- [Problem statement] Which lines run from the one with "Actief in Bennekom en" through the end of the data? Retype them exactly, without pictures.
==== Task material
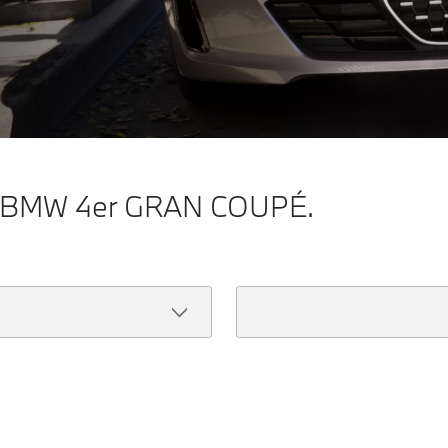
BMW 4er GRAN COUPÉ.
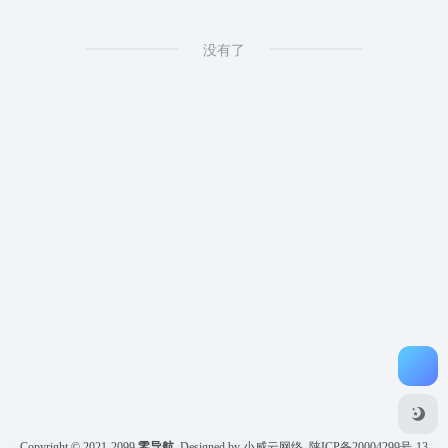
没有了
Copyright © 2021-2099
零导航
Designed by 小威云网络
陕ICP备20004299号-13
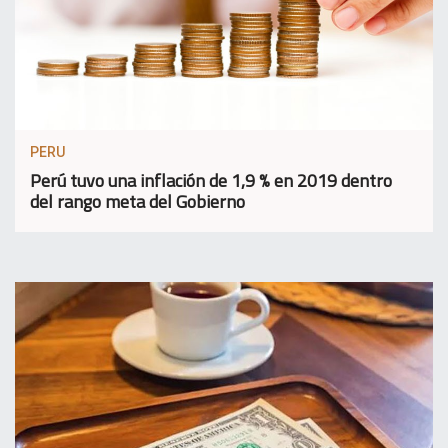
PERU
Perú tuvo una inflación de 1,9 % en 2019 dentro
del rango meta del Gobierno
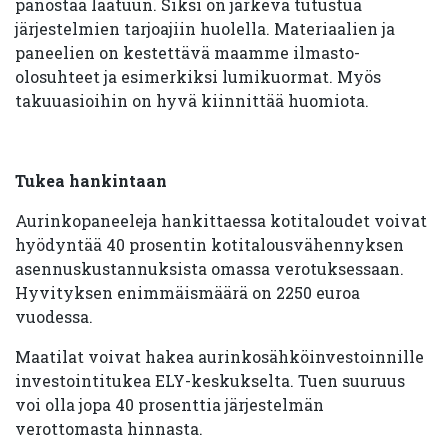
panostaa laatuun. Siksi on järkevä tutustua
järjestelmien tarjoajiin huolella. Materiaalien ja
paneelien on kestettävä maamme ilmasto-
olosuhteet ja esimerkiksi lumikuormat. Myös
takuuasioihin on hyvä kiinnittää huomiota.
Tukea hankintaan
Aurinkopaneeleja hankittaessa kotitaloudet voivat
hyödyntää 40 prosentin kotitalousvähennyksen
asennuskustannuksista omassa verotuksessaan.
Hyvityksen enimmäismäärä on 2250 euroa
vuodessa.
Maatilat voivat hakea aurinkosähköinvestoinnille
investointitukea ELY-keskukselta. Tuen suuruus
voi olla jopa 40 prosenttia järjestelmän
verottomasta hinnasta.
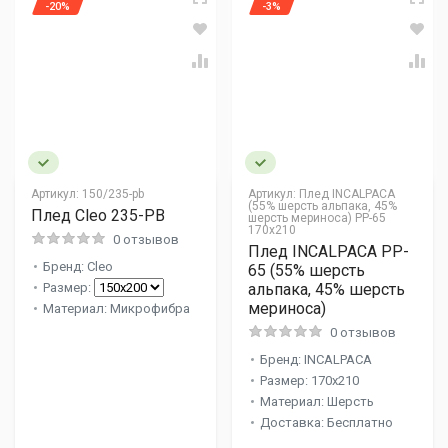
-20%
-3%
Артикул:
150/235-pb
Артикул:
Плед INCALPACA
(55% шерсть альпака, 45%
Плед Cleo 235-PB
шерсть мериноса) PP-65
170x210
0 отзывов
Плед INCALPACA PP-
Бренд: Cleo
65 (55% шерсть
Размер:
альпака, 45% шерсть
мериноса)
Материал: Микрофибра
0 отзывов
Бренд: INCALPACA
Размер: 170x210
Материал: Шерсть
Доставка: Бесплатно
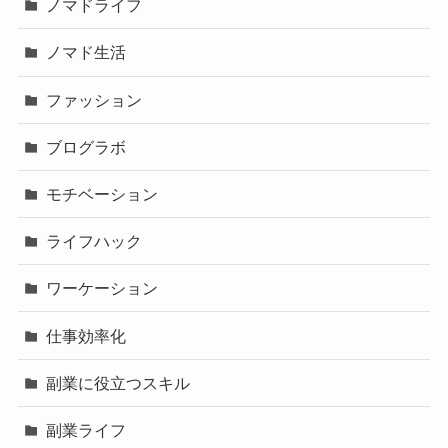
ノマドライフ
ノマド生活
ファッション
ブログラボ
モチベーション
ライフハック
ワーケーション
仕事効率化
副業に役立つスキル
副業ライフ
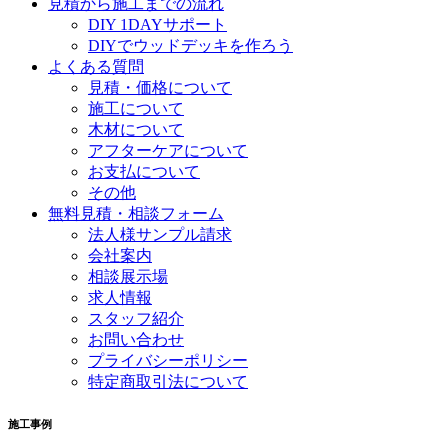
見積から施工までの流れ
DIY 1DAYサポート
DIYでウッドデッキを作ろう
よくある質問
見積・価格について
施工について
木材について
アフターケアについて
お支払について
その他
無料見積・相談フォーム
法人様サンプル請求
会社案内
相談展示場
求人情報
スタッフ紹介
お問い合わせ
プライバシーポリシー
特定商取引法について
施工事例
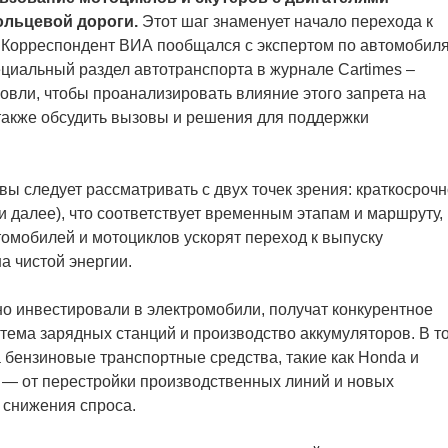
ольцевой дороги.
Этот шаг знаменует начало перехода к
. Корреспондент ВИА пообщался с экспертом по автомобил
ециальный раздел автотранспорта в журнале Cartimes –
вли, чтобы проанализировать влияние этого запрета на
также обсудить вызовы и решения для поддержки
вы следует рассматривать с двух точек зрения: краткосроч
. и далее), что соответствует временным этапам и маршруту,
омобилей и мотоциклов ускорят переход к выпуску
а чистой энергии.
ьно инвестировали в электромобили, получат конкурентное
стема зарядных станций и производство аккумуляторов. В т
 бензиновые транспортные средства, такие как Honda и
 — от перестройки производственных линий и новых
 снижения спроса.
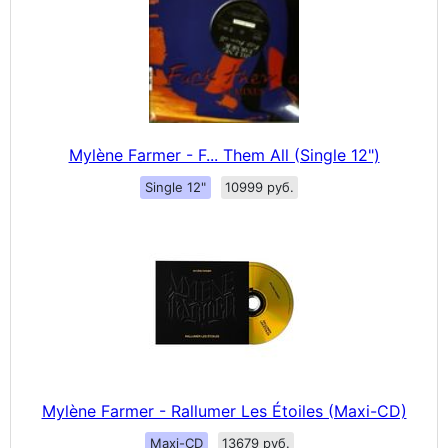
Mylène Farmer - F... Them All (Single 12")
Single 12"
10999 руб.
Mylène Farmer - Rallumer Les Étoiles (Maxi-CD)
Maxi-CD
13679 руб.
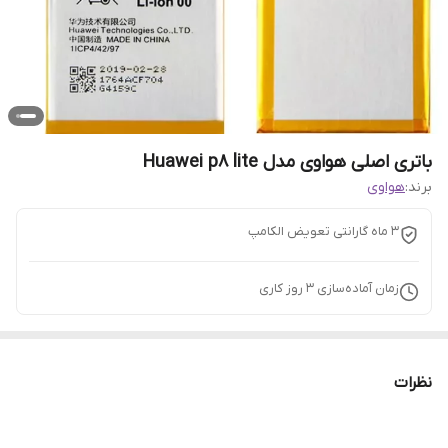
باتری اصلی هواوی مدل Huawei p8 lite
برند:
هواوی
3 ماه گارانتی تعویض الکامپ
زمان آماده‌سازی
3
روز کاری
نظرات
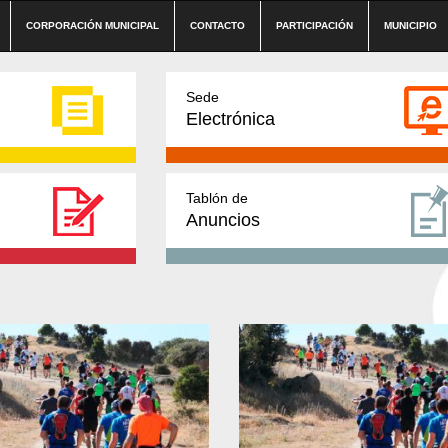
CORPORACIÓN MUNICIPAL
CONTACTO
PARTICIPACIÓN
MUNICIPIO
Sede
Electrónica
Tablón de
Anuncios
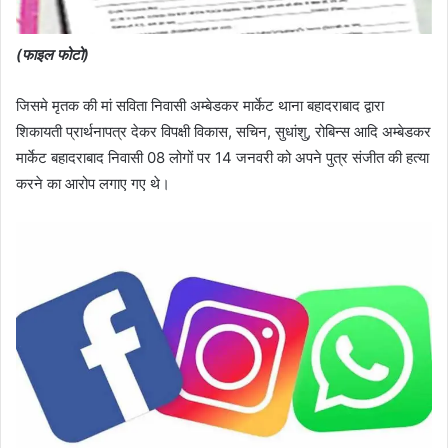
(फाइल फोटो)
जिसमे मृतक की मां सविता निवासी अम्बेडकर मार्केट थाना बहादराबाद द्वारा
शिकायती प्रार्थनापत्र देकर विपक्षी विकास, सचिन, सुधांशु, रोबिन्स आदि अम्बेडकर
मार्केट बहादराबाद निवासी 08 लोगों पर 14 जनवरी को अपने पुत्र संजीत की हत्या
करने का आरोप लगाए गए थे।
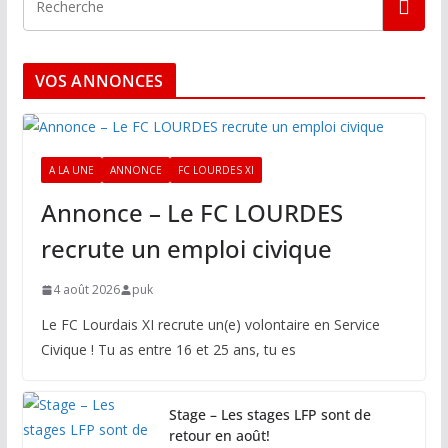
VOS ANNONCES
A LA UNE
ANNONCE
FC LOURDES XI
Annonce – Le FC LOURDES
recrute un emploi civique
4 août 2026
puk
Le FC Lourdais XI recrute un(e) volontaire en Service
Civique ! Tu as entre 16 et 25 ans, tu es
Stage – Les stages LFP sont de
retour en août!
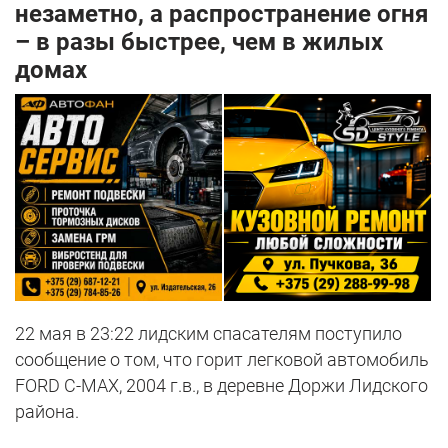
незаметно, а распространение огня
– в разы быстрее, чем в жилых
домах
22 мая в 23:22 лидским спасателям поступило
сообщение о том, что горит легковой автомобиль
FORD С-MAX, 2004 г.в., в деревне Доржи Лидского
района.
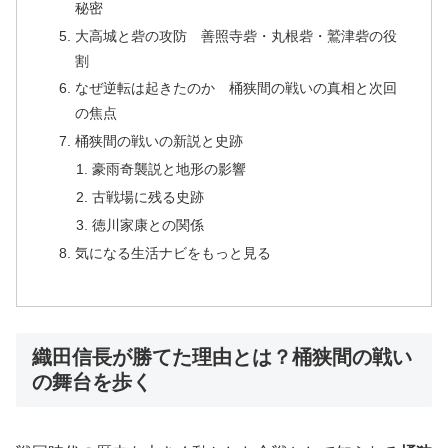
秘密
大高城と砦の攻防 善照寺砦・丸根砦・鷲津砦の役
割
なぜ逆転は起きたのか 桶狭間の戦いの真相と次回
の焦点
桶狭間の戦いの新説と史跡
豪雨奇襲説と地形の影響
古戦場に残る史跡
徳川家康との関係
気になる生活ナビをもっと見る
織田信長が勝てた理由とは？桶狭間の戦い
の舞台を歩く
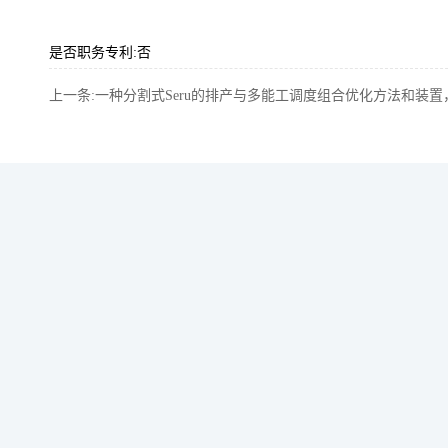
是否职务专利:否
上一条:一种分割式Seru的排产与多能工调度组合优化方法和装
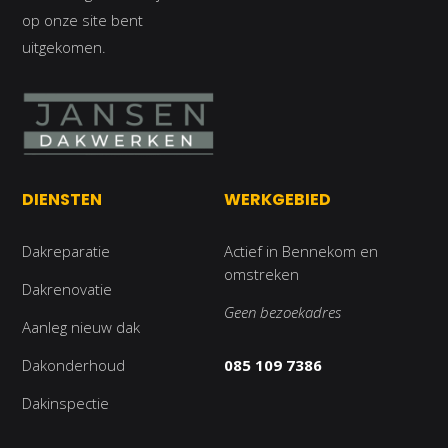
op onze site bent
uitgekomen.
DIENSTEN
WERKGEBIED
Dakreparatie
Actief in Bennekom en
omstreken
Dakrenovatie
Geen bezoekadres
Aanleg nieuw dak
Dakonderhoud
085 109 7386
Dakinspectie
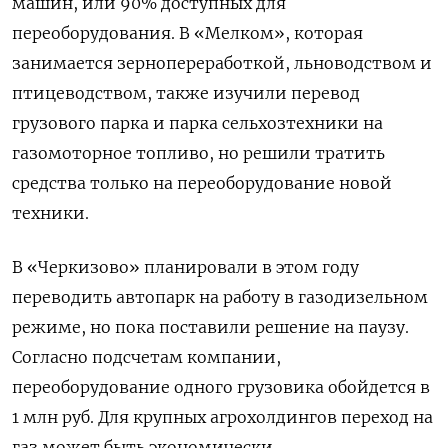
машин, или 90% доступных для
переоборудования. В «Мелком», которая
занимается зернопереработкой, льноводством и
птицеводством, также изучили перевод
грузового парка и парка сельхозтехники на
газомоторное топливо, но решили тратить
средства только на переоборудование новой
техники.
В «Черкизово» планировали в этом году
переводить автопарк на работу в газодизельном
режиме, но пока поставили решение на паузу.
Согласно подсчетам компании,
переоборудование одного грузовика обойдется в
1 млн руб. Для крупных агрохолдингов переход на
газ может быть экономически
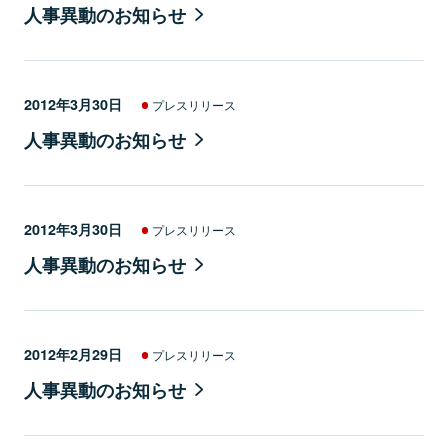
人事異動のお知らせ
2012年3月30日
プレスリリース
人事異動のお知らせ
2012年3月30日
プレスリリース
人事異動のお知らせ
2012年2月29日
プレスリリース
人事異動のお知らせ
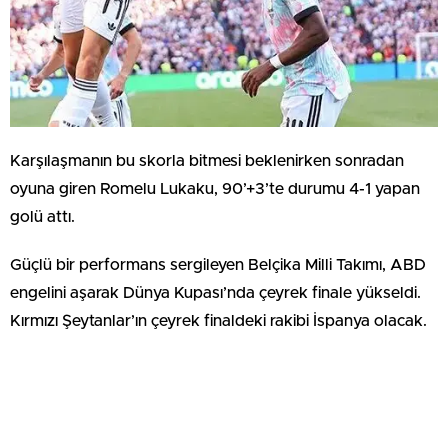
Karşılaşmanın bu skorla bitmesi beklenirken sonradan
oyuna giren Romelu Lukaku, 90’+3’te durumu 4-1 yapan
golü attı.
Güçlü bir performans sergileyen Belçika Milli Takımı, ABD
engelini aşarak Dünya Kupası’nda çeyrek finale yükseldi.
Kırmızı Şeytanlar’ın çeyrek finaldeki rakibi İspanya olacak.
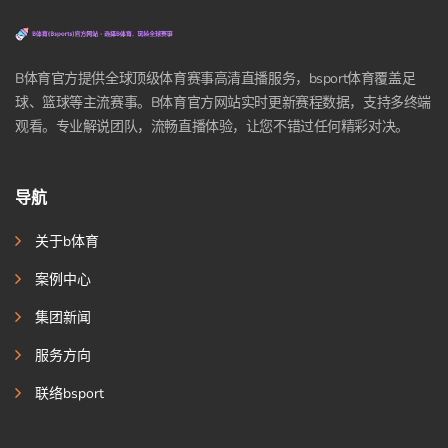
B体育官方提供全球顶级体育赛事高清直播服务，bsport体育覆盖足
球、篮球等主流赛事。B体育官方网站实时更新赛程数据，支持多终端
观看。专业解说团队，流畅直播体验，让您不错过任何精彩对决。
导航
关于b体育
案例中心
集团新闻
服务方向
联络bsport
========
- [Worked solution]
Actief in Bennekom en
omstreken
Dakrenovatie
Geen bezoekadres
Aanleg nieuw dak
Dakonderhoud
085 109 7386
Dakinspectie
машин, или 90% доступных для
переоборудования. В «Мелком», которая
занимается зернопереработкой, льноводством и
птицеводством, также изучили перевод
грузового парка и парка сельхозтехники на
газомоторное топливо, но решили тратить
средства только на переоборудование новой
техники.
В «Черкизово» планировали в этом году
переводить автопарк на работу в газодизельном
режиме, но пока поставили решение на паузу.
Согласно подсчетам компании,
переоборудование одного грузовика обойдется в
1 млн руб. Для крупных агрохолдингов переход на
газ может быть экономически
人事異動のお知らせ
2012年3月30日
プレスリリース
人事異動のお知らせ
2012年3月30日
プレスリリース
人事異動のお知らせ
2012年2月29日
プレスリリース
人事異動のお知らせ
Karşılaşmanın bu skorla bitmesi beklenirken sonradan
oyuna giren Romelu Lukaku, 90’+3’te durumu 4-1 yapan
golü attı.
Güçlü bir performans sergileyen Belçika Milli Takımı, ABD
engelini aşarak Dünya Kupası’nda çeyrek finale yükseldi.
Kırmızı Şeytanlar’ın çeyrek finaldeki rakibi İspanya olacak.
B体育官方提供全球顶级体育赛事高清直播服务，bsport体育覆盖足
球、篮球等主流赛事。B体育官方网站实时更新赛程数据，支持多终端
观看。专业解说团队，流畅直播体验，让您不错过任何精彩对决。
导航
关于b体育
案例中心
集团新闻
服务方向
联络bsport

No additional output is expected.